**PROBLEMS TO WORK ON:**
A. Please reproduce the passage of the Alikhanov biography from "Alikhanov’s first research" up to and including "published in 1933.".
B. List every calendar year named in the Alikhanov biography, in order of first mention.

**PAGE EXTRACT:**
Alikhanov’s father, Isaak Abramovich Alikhanian, was a railway engineer; his mother, Iulia Artemevna. was a housewife. There were four children: two sons (the younger, Artem Alikhanian, became a well-known physicist) and two daughters. In 1912 the familv moved to Aleksandropol (now Leninakan, Armenian S.S.R), where Alikhanov began his studies at a commercial school. He graduated from another commercial school, in Tiflis (now Tbilisi, Georgian S.S.R.), in 1921 and the same year enrolled in the Georgian Polytechnical Institute. After a few months, however, he moved to Petrograd (now Leningrad), where he continued his studies at the Faculty of Physics and Mechanics of the Petrograd Polytechnical Institute, from which he graduated in 1930. It was at that time that he russified his name from Alikhanian to Alikhanov.

In 1927 Alikhanov started to work at the Physical-Technical Institute. Combining studies at the Polytechnical Institute with scientific research at the Physical-Technical Institute was common practice among the best students of the faculty.

Alikhanov’s first research work at the Physical-Technical Institute, devoted to X-ray physics, was carried out in Petr Ivanovich Lukirskii’s laboratory under Lukirskii’s supervision, Alikhanov x-rayed aluminum in the temperature range of 550–600°C and proved that in this range aluminum retains its structure and there is no allotropic transformation. This result contradicted the data obtained by others. Subsequently, X rays became not a tool but the subject of Alikhanov’s research. The most important of these investigations was a study of the total internal reflection of X rays from thin layers and the estimation of the depth of their penetration into the medium. Alikhanov also proved that the laws of classical optics can be applied to the reflection of hard X rays. This research formed the basis for the monograph published in 1933.

**DATA PROVIDED:**
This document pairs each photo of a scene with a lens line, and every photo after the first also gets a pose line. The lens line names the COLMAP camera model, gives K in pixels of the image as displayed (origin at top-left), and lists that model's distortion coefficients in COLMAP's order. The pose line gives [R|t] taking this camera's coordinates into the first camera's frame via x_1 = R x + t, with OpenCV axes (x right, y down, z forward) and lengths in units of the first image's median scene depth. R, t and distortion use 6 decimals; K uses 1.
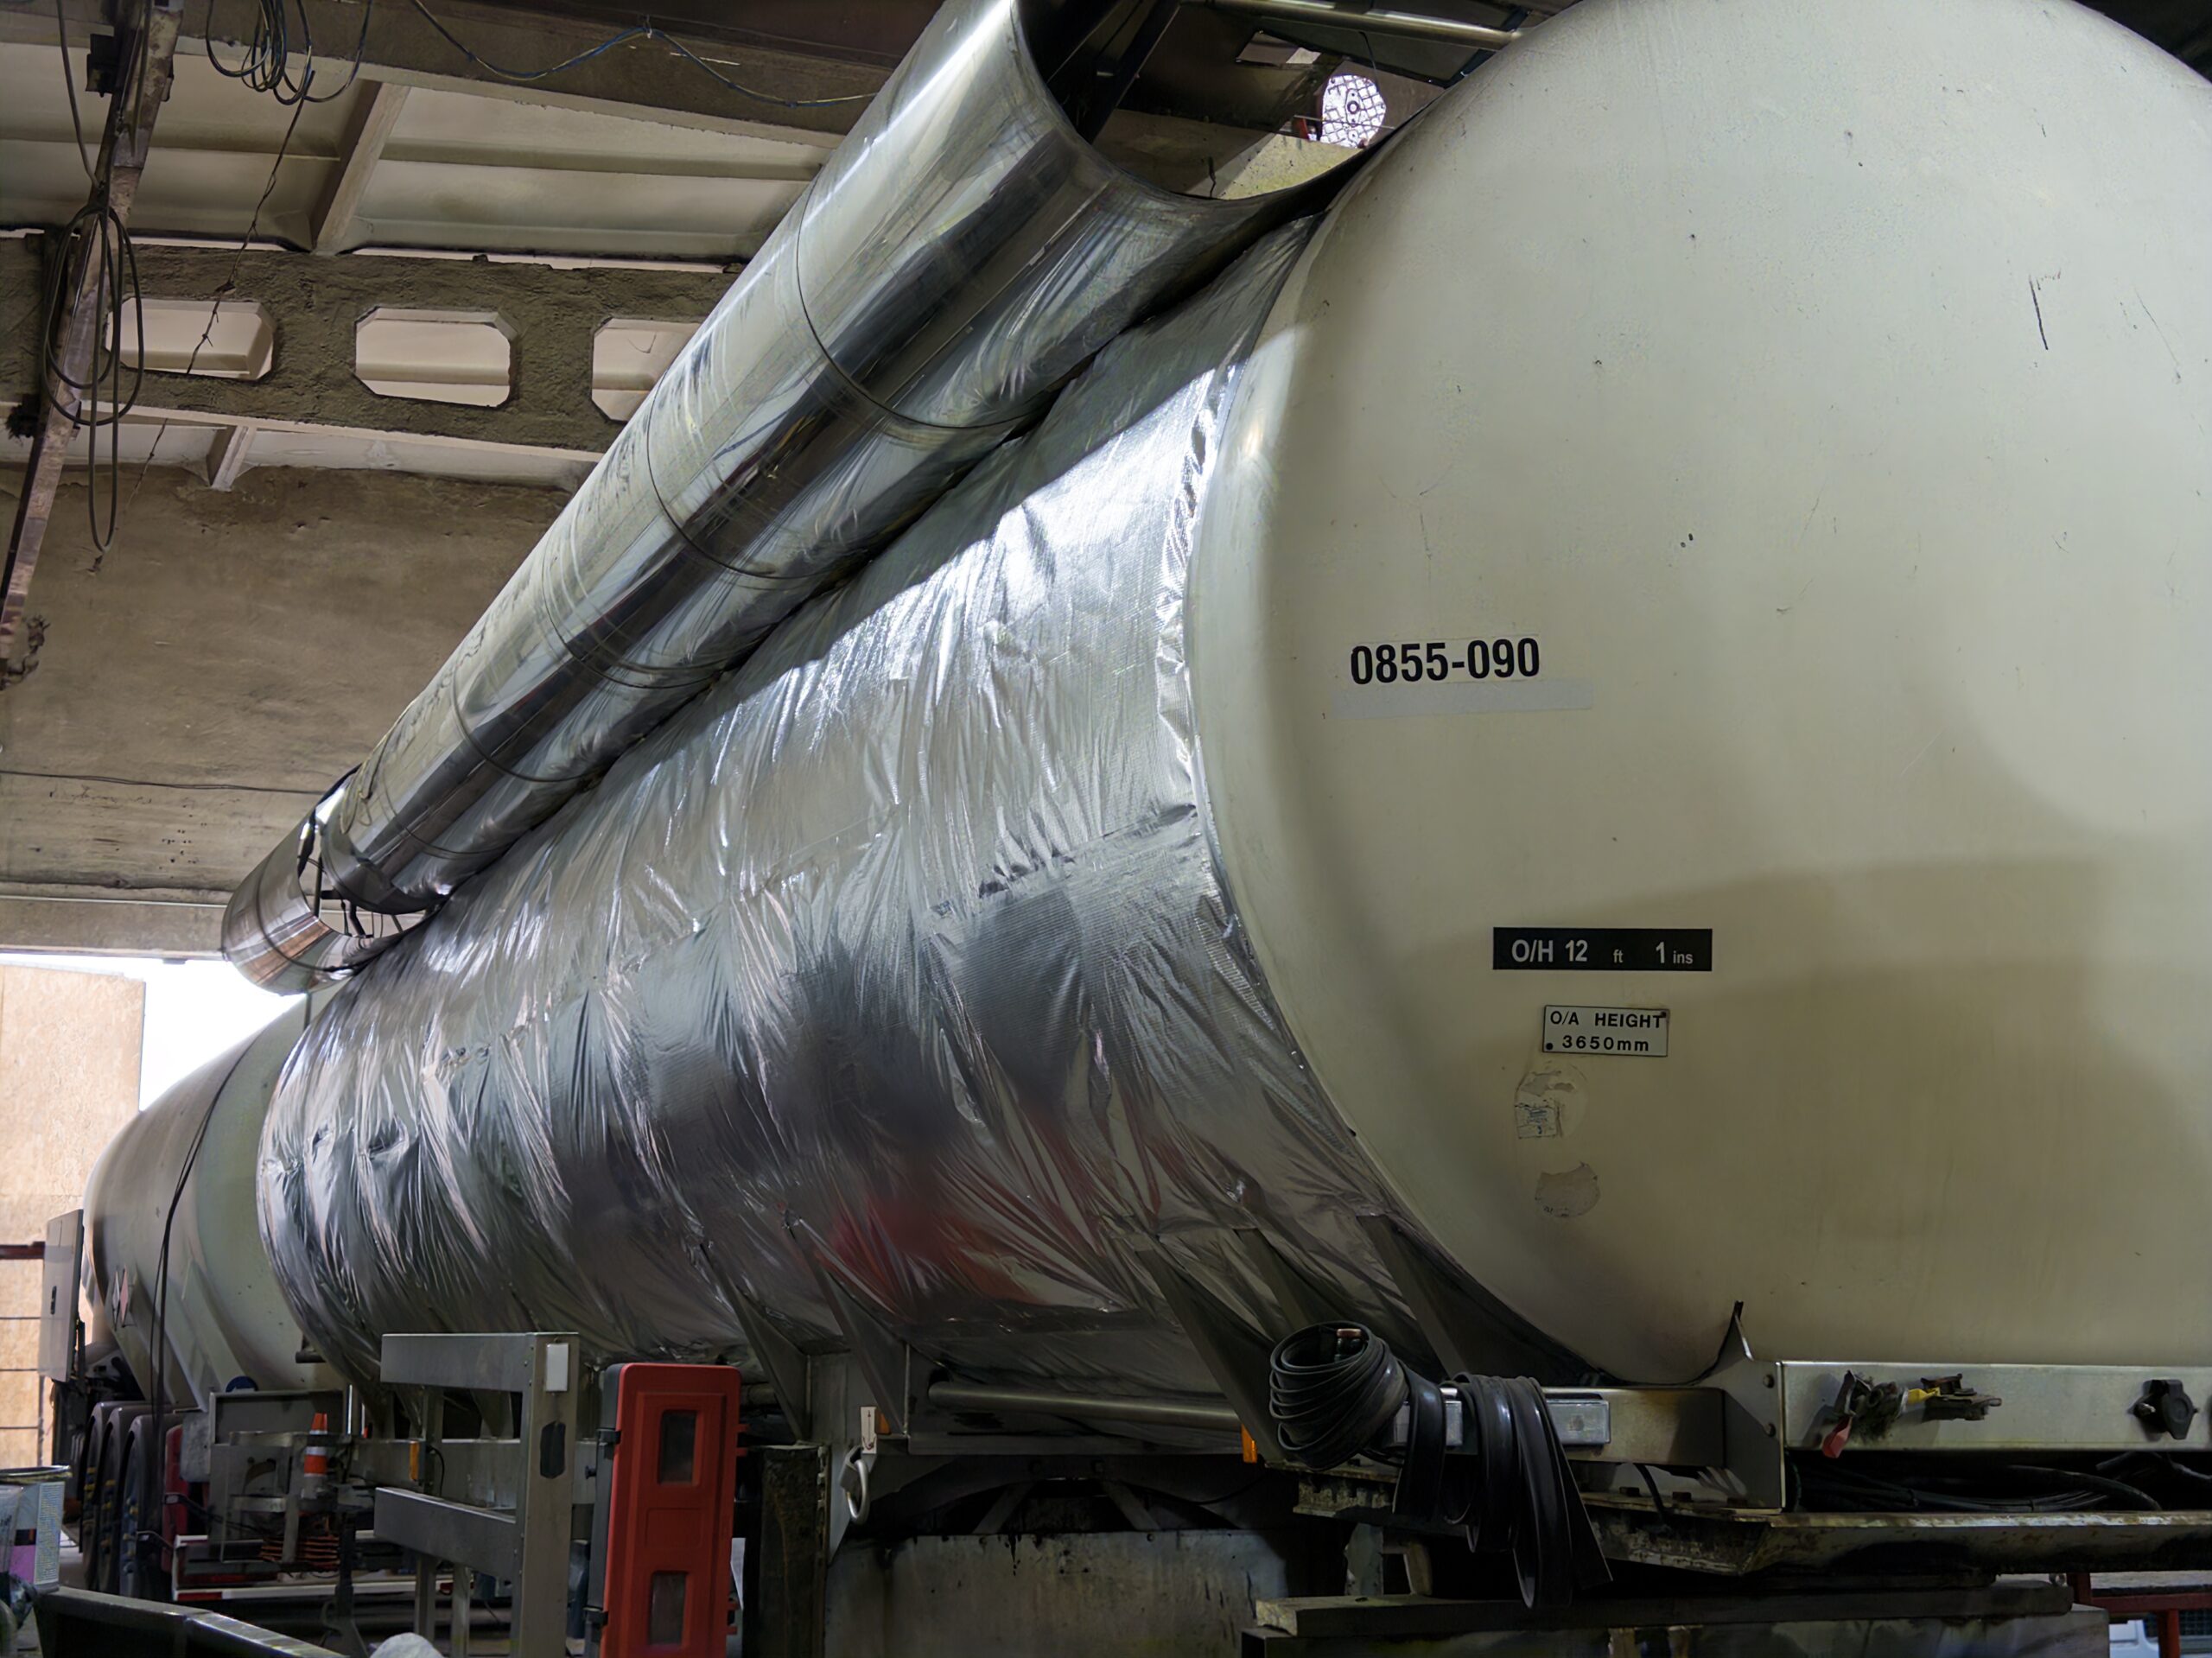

**SOLVED TASKS:**
A.
Alikhanov’s first research work at the Physical-Technical Institute, devoted to X-ray physics, was carried out in Petr Ivanovich Lukirskii’s laboratory under Lukirskii’s supervision, Alikhanov x-rayed aluminum in the temperature range of 550–600°C and proved that in this range aluminum retains its structure and there is no allotropic transformation. This result contradicted the data obtained by others. Subsequently, X rays became not a tool but the subject of Alikhanov’s research. The most important of these investigations was a study of the total internal reflection of X rays from thin layers and the estimation of the depth of their penetration into the medium. Alikhanov also proved that the laws of classical optics can be applied to the reflection of hard X rays. This research formed the basis for the monograph published in 1933.

B. 1912, 1921, 1930, 1927, 1933